> [WHAT TO WORK ON]:
- 1) List each username shown as the author of a post in the Horse Laughs forum thread.
- 2) In the Horse Laughs forum thread, turn the paragraph that starts "Someone sent ten different puns" into a short bulleted list that keeps its main facts.
- 3) Write a continuation of the Horse Laughs forum thread that follows on from its final line.

Page 3 of 69
Re: Horse Laughs
Posted: Thu Dec 21, 2017 8:33 am
by PonyHag714
Someone sent ten different puns to friends, with the hope that at least one of the puns would make them laugh. No pun in ten did.
Re: Horse Laughs
Posted: Fri Dec 22, 2017 8:19 am
by PonyHag714
How do you know Santa is good at karate?
He has a black belt!
Re: Horse Laughs
Posted: Sat Dec 23, 2017 8:31 am
by PonyHag714
Why do ducks make great detectives?
They always quack the case.
Re: Horse Laughs
Posted: Sat Dec 23, 2017 9:24 am
by PhoolCat
Re: Horse Laughs
Posted: Sun Dec 24, 2017 8:03 am
by PonyHag714
During his air test a young pilot flew through a rainbow. He passed with flying colors.
Re: Horse Laughs
Posted: Sun Dec 24, 2017 9:02 am
by Daikatuna
Re: Horse Laughs
Posted: Mon Dec 25, 2017 9:06 am
by PonyHag714
Why are Christmas trees so bad at sewing?
They always drop their needles.
Re: Horse Laughs
Posted: Mon Dec 25, 2017 9:32 am
by Daikatuna
Re: Horse Laughs
Posted: Tue Dec 26, 2017 8:33 am
by PonyHag714
What do you call it when cafe customers joke about their coffee?
A brewhaha.
Re: Horse Laughs
Posted: Tue Dec 26, 2017 10:03 am
by ToastGhost
Re: Horse Laughs
Posted: Tue Dec 26, 2017 11:29 am
by Daikatuna
Re: Horse Laughs
Posted: Wed Dec 27, 2017 8:29 am
by PonyHag714
The police officer came up to a large mob of people outside a department store and asked, “What’s happening?”
An employee replied, “These people are waiting to get the new Barbie doll.”
The police officer shook his head and muttered, “Who can resist a Barbie queue?”
Re: Horse Laughs
Posted: Thu Dec 28, 2017 8:43 am
by PonyHag714
I suffer from kleptomania, but when it gets really bad, I take something for it.
Re: Horse Laughs
Posted: Fri Dec 29, 2017 8:29 am
by PonyHag714
Why is the letter A the most like a flower?

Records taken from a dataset

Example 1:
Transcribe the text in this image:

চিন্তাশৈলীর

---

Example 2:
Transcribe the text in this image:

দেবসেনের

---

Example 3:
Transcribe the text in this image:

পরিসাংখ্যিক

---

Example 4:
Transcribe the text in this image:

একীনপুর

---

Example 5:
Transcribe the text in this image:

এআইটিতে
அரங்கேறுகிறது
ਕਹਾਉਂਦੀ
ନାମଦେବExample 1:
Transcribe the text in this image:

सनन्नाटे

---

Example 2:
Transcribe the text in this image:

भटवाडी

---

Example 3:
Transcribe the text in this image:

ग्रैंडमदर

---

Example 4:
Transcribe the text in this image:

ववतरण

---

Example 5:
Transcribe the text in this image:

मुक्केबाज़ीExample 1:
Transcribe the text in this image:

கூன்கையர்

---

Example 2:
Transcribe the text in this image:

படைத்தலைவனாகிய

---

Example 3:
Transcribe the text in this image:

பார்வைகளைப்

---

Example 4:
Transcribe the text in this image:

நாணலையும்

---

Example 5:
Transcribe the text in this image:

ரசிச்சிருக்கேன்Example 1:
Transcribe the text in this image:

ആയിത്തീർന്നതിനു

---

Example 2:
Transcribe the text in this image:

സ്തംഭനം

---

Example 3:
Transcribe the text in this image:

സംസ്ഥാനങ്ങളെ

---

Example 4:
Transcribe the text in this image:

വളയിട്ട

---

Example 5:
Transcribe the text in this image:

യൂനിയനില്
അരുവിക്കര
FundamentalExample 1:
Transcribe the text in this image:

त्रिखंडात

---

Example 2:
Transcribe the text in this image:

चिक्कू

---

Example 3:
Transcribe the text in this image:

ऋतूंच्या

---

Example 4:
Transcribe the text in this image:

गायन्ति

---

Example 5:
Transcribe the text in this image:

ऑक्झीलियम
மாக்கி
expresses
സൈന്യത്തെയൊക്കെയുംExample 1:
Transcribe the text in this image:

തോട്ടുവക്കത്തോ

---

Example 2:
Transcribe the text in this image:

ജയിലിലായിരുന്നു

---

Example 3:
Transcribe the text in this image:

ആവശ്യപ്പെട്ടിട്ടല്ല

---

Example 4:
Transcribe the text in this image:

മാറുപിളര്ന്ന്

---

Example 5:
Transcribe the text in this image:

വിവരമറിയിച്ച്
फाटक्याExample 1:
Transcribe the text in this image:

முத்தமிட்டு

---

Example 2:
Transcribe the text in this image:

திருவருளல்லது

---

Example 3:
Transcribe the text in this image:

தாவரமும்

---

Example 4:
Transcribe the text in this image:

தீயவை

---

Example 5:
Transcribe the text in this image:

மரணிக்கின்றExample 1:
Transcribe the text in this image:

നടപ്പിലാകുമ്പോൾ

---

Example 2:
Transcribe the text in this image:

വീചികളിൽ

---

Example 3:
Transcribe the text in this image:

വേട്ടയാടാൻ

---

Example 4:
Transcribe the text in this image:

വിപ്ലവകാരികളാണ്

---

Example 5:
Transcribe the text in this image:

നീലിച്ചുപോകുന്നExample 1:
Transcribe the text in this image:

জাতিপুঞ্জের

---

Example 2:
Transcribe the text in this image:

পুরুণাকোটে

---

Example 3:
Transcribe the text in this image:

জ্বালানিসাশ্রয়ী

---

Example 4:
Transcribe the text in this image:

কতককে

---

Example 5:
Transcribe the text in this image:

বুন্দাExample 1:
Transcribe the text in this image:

> [ANSWER SET]:
- 1) PonyHag714, PhoolCat, Daikatuna, ToastGhost

- 2)
- Someone sent ten different puns to friends.
- The hope was that at least one would make them laugh.
- No pun in ten did.

- 3)
Because the B is after it.
Re: Horse Laughs
Posted: Sat Dec 30, 2017 8:23 am
by PonyHag714
What do you cows celebrate on December 31st?
Moo Years Eve.
Re: Horse Laughs
Posted: Sun Dec 31, 2017 8:33 am
by PonyHag714
What does a spider’s bride wear?
A webbing dress.
Re: Horse Laughs
Posted: Mon Jan 01, 2018 8:35 am
by PonyHag714
A cop just knocked on my door and told me that my dog was chasing people on bikes. My dog dosen't even own a bike.
Re: Horse Laughs
Posted: Mon Jan 01, 2018 8:37 am
by Daikatuna
Re: Horse Laughs
Posted: Tue Jan 02, 2018 8:31 am
by PonyHag714
So you went to a bread factory? Guess you had a crummy day.
Re: Horse Laughs
Posted: Tue Jan 02, 2018 12:45 pm
by Octavia
PonyHag714 wrote: ↑Tue Jan 02, 2018 8:31 am
So you went to a bread factory? Guess you had a crummy day.
I knead more bread jokes.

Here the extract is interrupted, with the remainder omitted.